ЗАДАНИЕ A =
Можете напечатать слово в слово отрывок из текста о выставке «Без барьеров» от «И ещё о преодолении» до «занизив планку требований.»?
ЗАДАНИЕ B =
Можете продолжить текст о выставке «Без барьеров», начиная сразу после его последнего предложения?

ТЕКСТ =
**********

Предвосхищая зрительское непонимание художественной составляющей представленных объектов, устроители пытаются что-то туманно пояснить. Получается примерно так: «Здесь … располагаются авторы, для которых художественные качества произведения - лишь свойства одного из возможных носителей послания…».  Немного не по-русски, но как бы намекая на то, что на художественную форму обращать особо внимания не стоит, а надо искать закодированное послание. Но к чему тогда такие сложности? Все эти как бы картины, как бы искусство, тексты, залы со смотрителями, каталоги? У нас всё и давно уже закодировано универсальным кодом из трёх букв, известных каждому «без барьеров» и без перевода. И почему зритель должен поверить, что за слабой художественной формой может скрываться заслуживающее внимания послание? В конце концов, для подобных «посланий» есть газеты, Интернет, где можно послать что угодно и куда угодно, не взирая на художественную форму, как раньше делали на заборах и стенах общественных сортиров.



"Без барьеров. Российское искусство 1985-2000". Фрагмент экспозиции. ГРМ, декабрь 2012
© Фото С. Иванова

И ещё о преодолении барьеров, раз устроители обратились к этому образу. Судя по выставке, барьеры никуда не делись, и даже выросли и умножились. В экспозиции на них натыкаешься постоянно. Они в дилетантизме и нерешённых проблемах профессионального ремесла, наивно маскируемых броскими приёмами и нарочитым эпатажем. В навязчивом политиканстве и китче, в ориентации на запросы невзыскательного рынка, в имитаторстве и инфантилизме, выдаваемых за новое слово в искусстве. Именно эти барьеры, не преодолённые авторами, мешают созданию убедительной художественной формы, адекватной формату музейного пространства. Многое из представленного осталось на уровне квартирных выставок. Говорить о большинстве работ, как о художественном явлении, можно лишь с большой оговоркой и сильно занизив планку требований.

**********

Записанные данные
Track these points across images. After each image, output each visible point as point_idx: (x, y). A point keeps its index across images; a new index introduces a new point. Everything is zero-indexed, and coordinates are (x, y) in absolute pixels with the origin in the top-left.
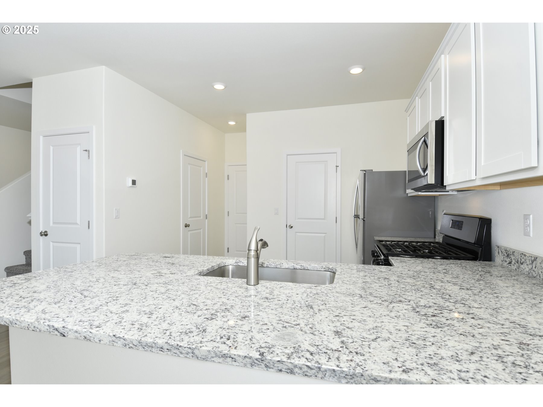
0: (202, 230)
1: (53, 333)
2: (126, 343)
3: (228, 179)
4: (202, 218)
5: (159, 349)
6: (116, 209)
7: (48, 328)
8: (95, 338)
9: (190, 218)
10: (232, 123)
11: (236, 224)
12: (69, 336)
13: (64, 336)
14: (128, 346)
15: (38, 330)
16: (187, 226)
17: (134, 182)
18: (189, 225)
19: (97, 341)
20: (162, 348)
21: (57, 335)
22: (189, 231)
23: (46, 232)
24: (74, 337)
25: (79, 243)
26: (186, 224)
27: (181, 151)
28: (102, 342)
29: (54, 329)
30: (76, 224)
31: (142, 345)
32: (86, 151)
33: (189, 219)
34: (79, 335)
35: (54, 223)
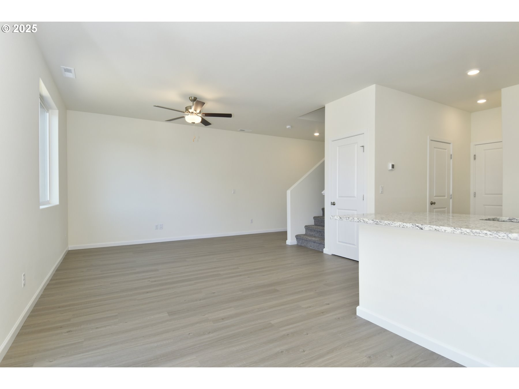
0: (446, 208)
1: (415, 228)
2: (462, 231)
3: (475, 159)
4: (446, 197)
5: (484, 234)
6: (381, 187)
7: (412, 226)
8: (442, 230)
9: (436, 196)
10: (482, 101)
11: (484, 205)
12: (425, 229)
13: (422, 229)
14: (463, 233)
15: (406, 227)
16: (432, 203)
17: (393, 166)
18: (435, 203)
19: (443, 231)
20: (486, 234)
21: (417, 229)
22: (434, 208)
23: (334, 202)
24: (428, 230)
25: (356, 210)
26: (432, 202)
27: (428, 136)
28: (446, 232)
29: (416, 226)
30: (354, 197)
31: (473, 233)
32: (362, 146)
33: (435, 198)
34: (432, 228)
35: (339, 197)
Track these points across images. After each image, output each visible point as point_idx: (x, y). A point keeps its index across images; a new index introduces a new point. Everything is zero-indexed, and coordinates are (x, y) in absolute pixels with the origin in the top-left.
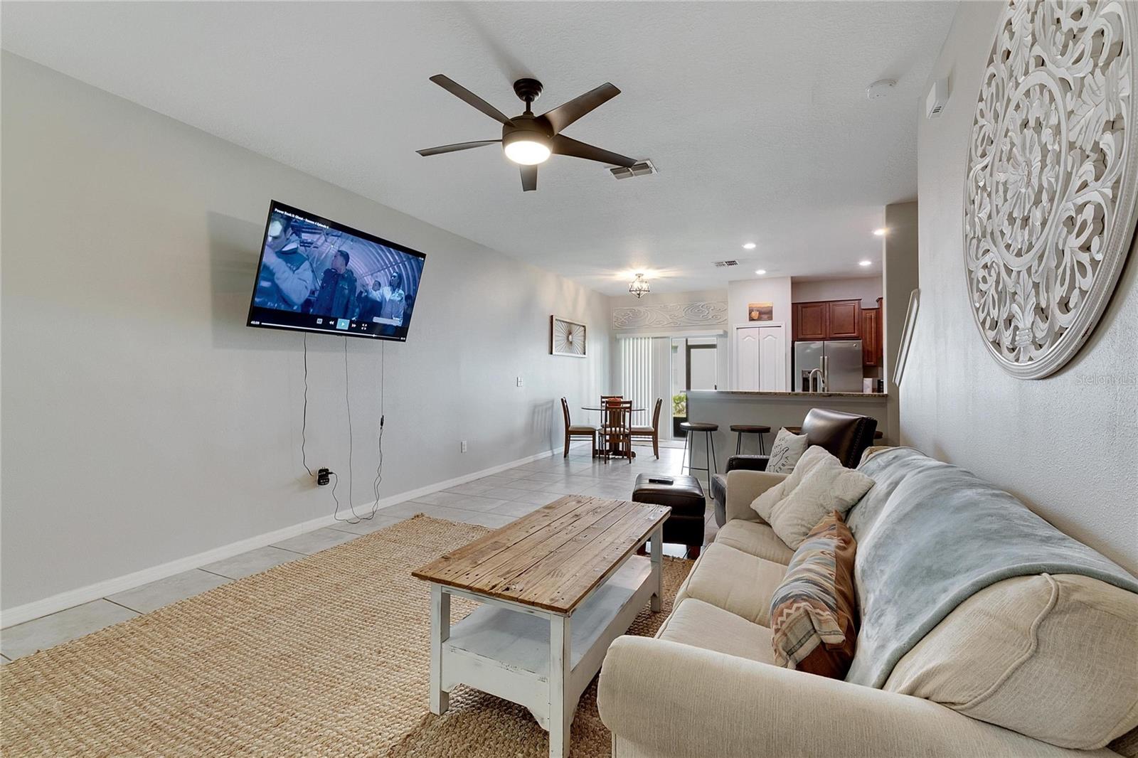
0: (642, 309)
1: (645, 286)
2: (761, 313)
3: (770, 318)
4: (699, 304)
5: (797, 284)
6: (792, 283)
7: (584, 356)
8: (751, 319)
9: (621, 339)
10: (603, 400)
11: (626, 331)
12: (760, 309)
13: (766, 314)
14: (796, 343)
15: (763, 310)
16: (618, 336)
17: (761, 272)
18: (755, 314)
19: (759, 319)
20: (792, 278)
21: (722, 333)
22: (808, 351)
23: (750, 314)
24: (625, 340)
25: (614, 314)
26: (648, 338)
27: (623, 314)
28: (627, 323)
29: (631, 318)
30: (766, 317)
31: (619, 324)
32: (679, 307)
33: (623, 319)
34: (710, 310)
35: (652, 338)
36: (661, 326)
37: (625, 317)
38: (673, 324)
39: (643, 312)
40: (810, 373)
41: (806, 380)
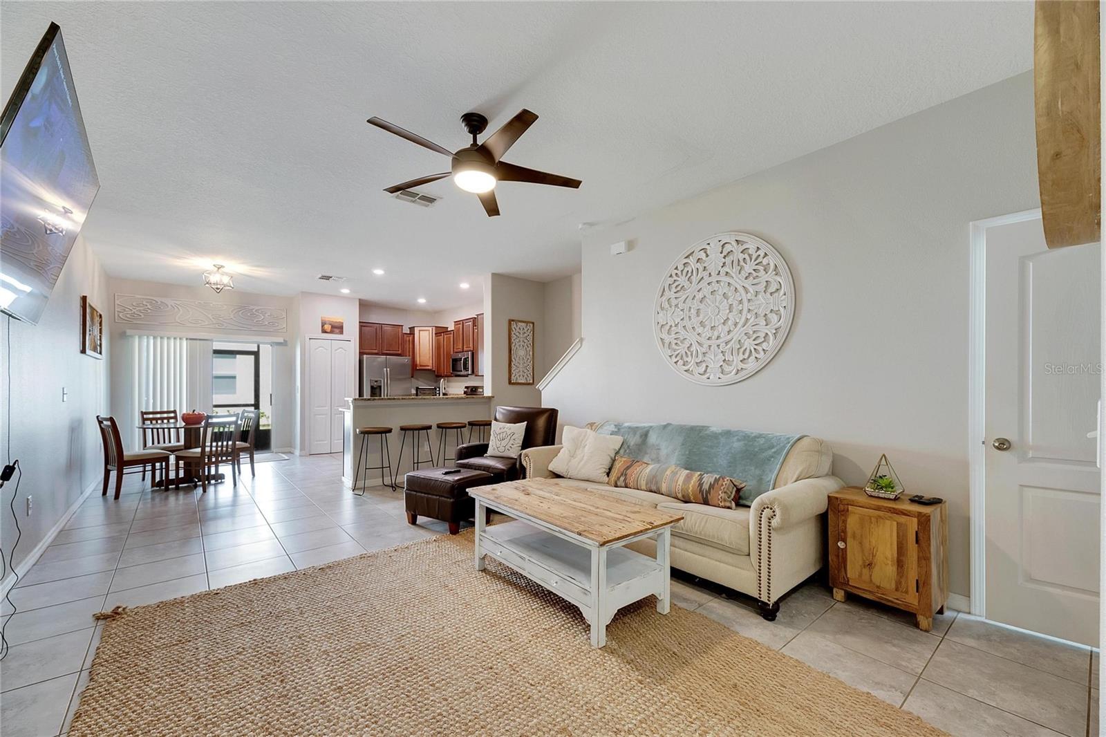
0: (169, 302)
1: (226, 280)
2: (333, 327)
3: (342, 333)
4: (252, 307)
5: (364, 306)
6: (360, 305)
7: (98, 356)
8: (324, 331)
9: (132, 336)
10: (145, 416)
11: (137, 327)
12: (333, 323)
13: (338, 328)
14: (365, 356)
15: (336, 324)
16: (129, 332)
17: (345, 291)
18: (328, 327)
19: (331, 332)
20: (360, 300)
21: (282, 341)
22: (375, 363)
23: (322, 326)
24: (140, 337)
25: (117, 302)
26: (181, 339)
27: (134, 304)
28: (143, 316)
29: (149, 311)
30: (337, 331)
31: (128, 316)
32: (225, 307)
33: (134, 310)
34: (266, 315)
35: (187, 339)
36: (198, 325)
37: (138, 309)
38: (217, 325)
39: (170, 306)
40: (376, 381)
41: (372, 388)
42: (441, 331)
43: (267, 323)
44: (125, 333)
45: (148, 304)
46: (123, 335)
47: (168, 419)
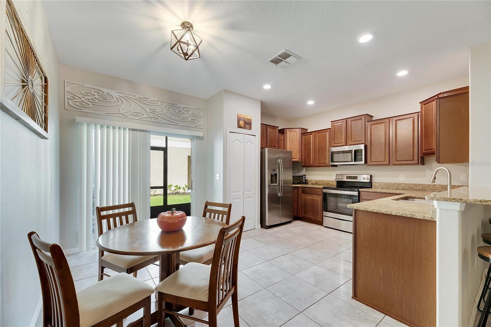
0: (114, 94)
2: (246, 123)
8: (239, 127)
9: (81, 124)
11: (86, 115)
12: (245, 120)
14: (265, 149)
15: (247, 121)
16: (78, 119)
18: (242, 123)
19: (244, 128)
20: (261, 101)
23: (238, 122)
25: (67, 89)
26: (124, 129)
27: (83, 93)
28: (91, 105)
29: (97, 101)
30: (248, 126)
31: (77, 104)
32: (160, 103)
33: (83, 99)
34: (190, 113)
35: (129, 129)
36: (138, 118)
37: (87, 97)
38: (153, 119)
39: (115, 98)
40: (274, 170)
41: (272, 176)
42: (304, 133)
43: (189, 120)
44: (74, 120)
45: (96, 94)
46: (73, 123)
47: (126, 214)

**********

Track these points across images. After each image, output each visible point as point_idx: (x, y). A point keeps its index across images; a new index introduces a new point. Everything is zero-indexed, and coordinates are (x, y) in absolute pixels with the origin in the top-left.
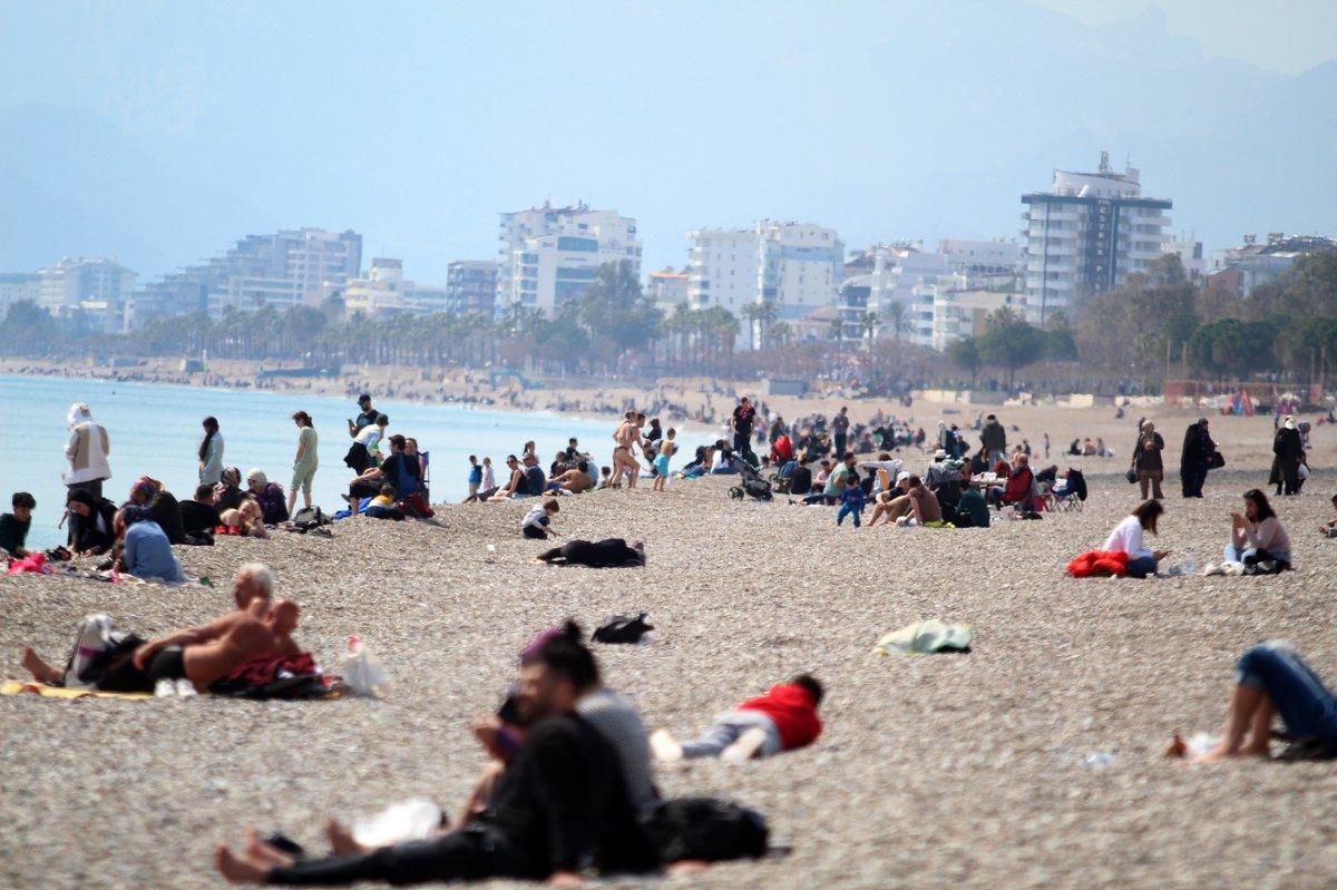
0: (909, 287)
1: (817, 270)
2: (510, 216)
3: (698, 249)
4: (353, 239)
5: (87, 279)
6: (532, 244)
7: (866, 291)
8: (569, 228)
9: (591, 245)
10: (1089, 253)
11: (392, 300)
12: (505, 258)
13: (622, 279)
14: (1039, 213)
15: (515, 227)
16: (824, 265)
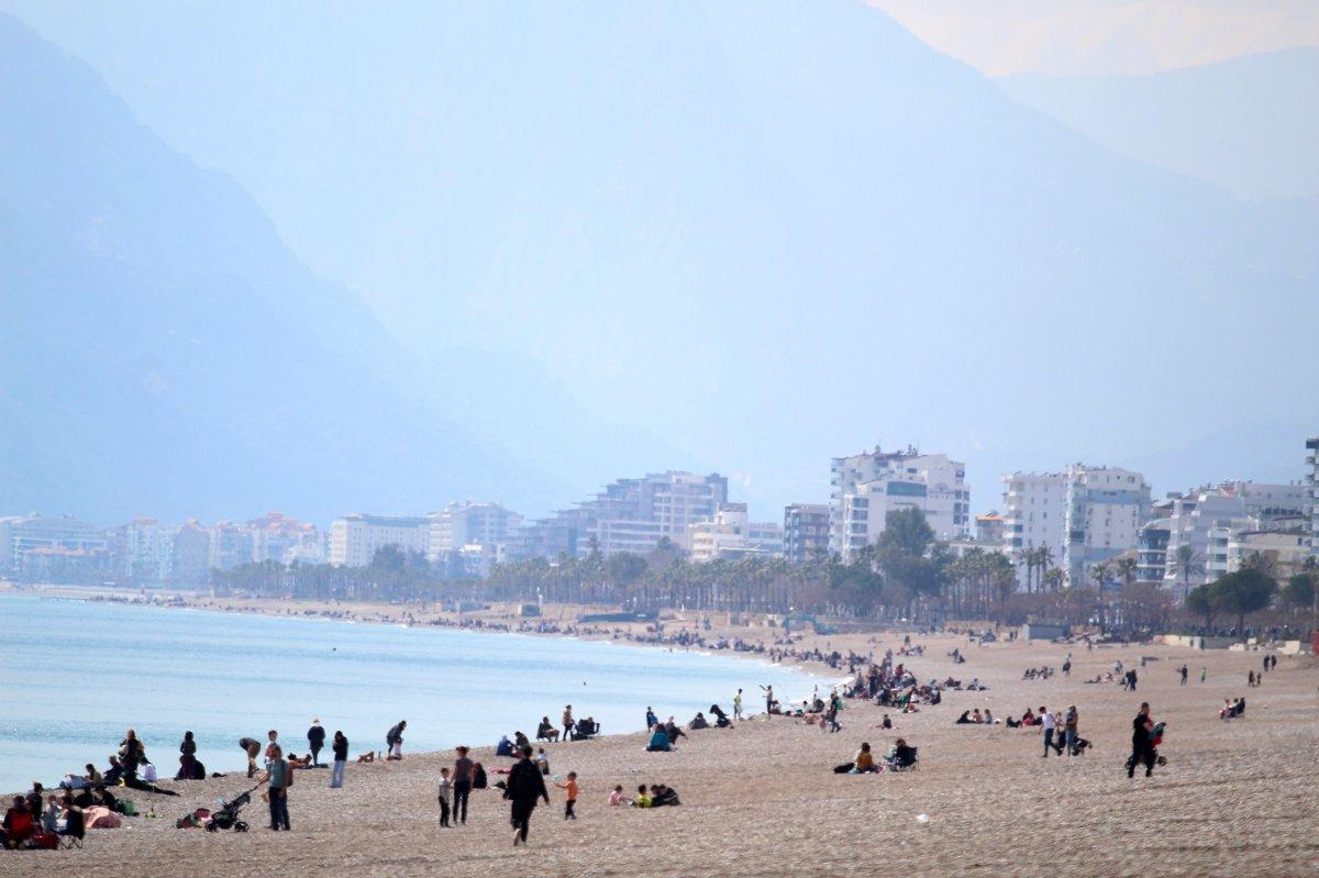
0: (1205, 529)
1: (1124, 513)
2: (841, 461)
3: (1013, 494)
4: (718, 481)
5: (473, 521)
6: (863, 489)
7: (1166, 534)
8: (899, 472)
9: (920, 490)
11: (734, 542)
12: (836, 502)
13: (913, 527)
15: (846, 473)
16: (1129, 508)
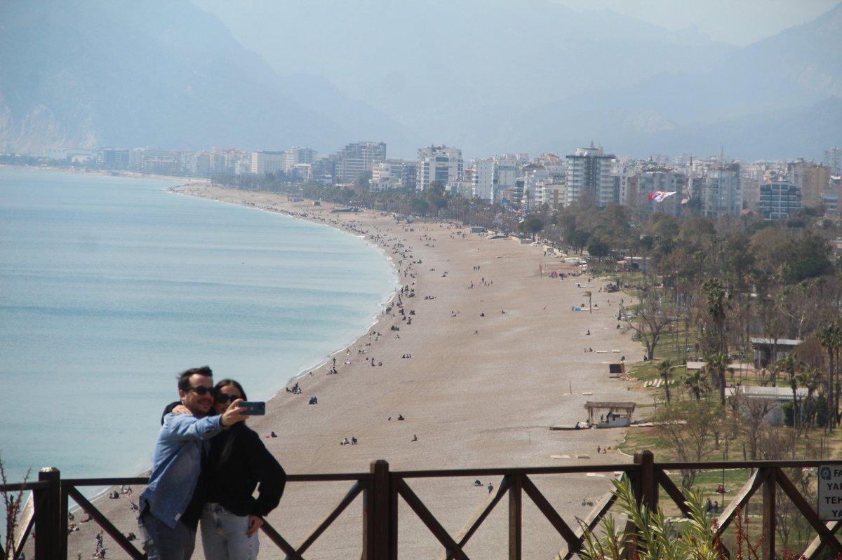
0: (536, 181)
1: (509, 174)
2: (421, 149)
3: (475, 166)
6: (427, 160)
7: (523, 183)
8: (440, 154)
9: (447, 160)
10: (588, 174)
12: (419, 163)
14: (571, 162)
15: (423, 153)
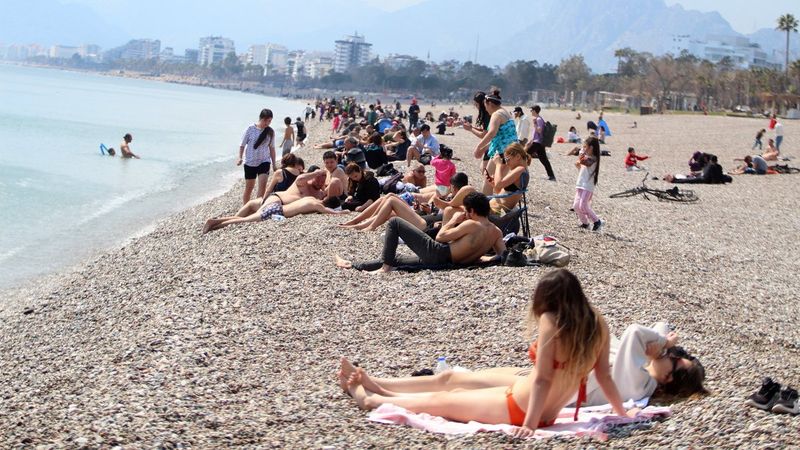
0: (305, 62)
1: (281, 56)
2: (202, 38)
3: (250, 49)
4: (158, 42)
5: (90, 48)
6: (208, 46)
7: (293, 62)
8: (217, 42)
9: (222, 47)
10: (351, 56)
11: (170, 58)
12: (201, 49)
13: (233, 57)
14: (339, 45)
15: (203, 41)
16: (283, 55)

**********

РЕЗУЛЬТАТ ЗАДАНИЯ A =
И ещё о преодолении барьеров, раз устроители обратились к этому образу. Судя по выставке, барьеры никуда не делись, и даже выросли и умножились. В экспозиции на них натыкаешься постоянно. Они в дилетантизме и нерешённых проблемах профессионального ремесла, наивно маскируемых броскими приёмами и нарочитым эпатажем. В навязчивом политиканстве и китче, в ориентации на запросы невзыскательного рынка, в имитаторстве и инфантилизме, выдаваемых за новое слово в искусстве. Именно эти барьеры, не преодолённые авторами, мешают созданию убедительной художественной формы, адекватной формату музейного пространства. Многое из представленного осталось на уровне квартирных выставок. Говорить о большинстве работ, как о художественном явлении, можно лишь с большой оговоркой и сильно занизив планку требований.

РЕЗУЛЬТАТ ЗАДАНИЯ B =
При суженом пространстве экспозиции и многочисленных пробелах удивляет обилие откровенно слабых работ, кажущихся случайными даже на общем невысоком фоне (например, «Натюрморт с палитрой» Н. Фомина, «Воспоминание о будущем» М. Петрова, «Грёзы» П. Конникова - перечень можно продолжить).  В числе немногих подлинных откровений выставки хочется назвать московскую художницу Л. Шульгину (1957-2000) и её пластическую композицию «Читая библию».

Отдельного разговора заслуживают тексты альманаха, изданного к выставке и открывающегося статьями Евгении Петровой и Марка Петрова. Тут много любопытного. М. Петров традиционно не опускается до разбора экспозиции, предпочитая пространно рассуждать о процессах, связанных с «освобождением культурной и духовной жизни от партийно-КГБэшных оков, блокировавших обнародование любого свободно проявляющего себя творчества». И здесь, по его мнению, «главную роль сыграл не столько мировоззренческий сдвиг, который произошёл в российском общественном сознании, сколько резкое ослабление цензурно-репрессивных функций государственных институтов, призванных в обществе торжествующего социализма надзирать за культурой».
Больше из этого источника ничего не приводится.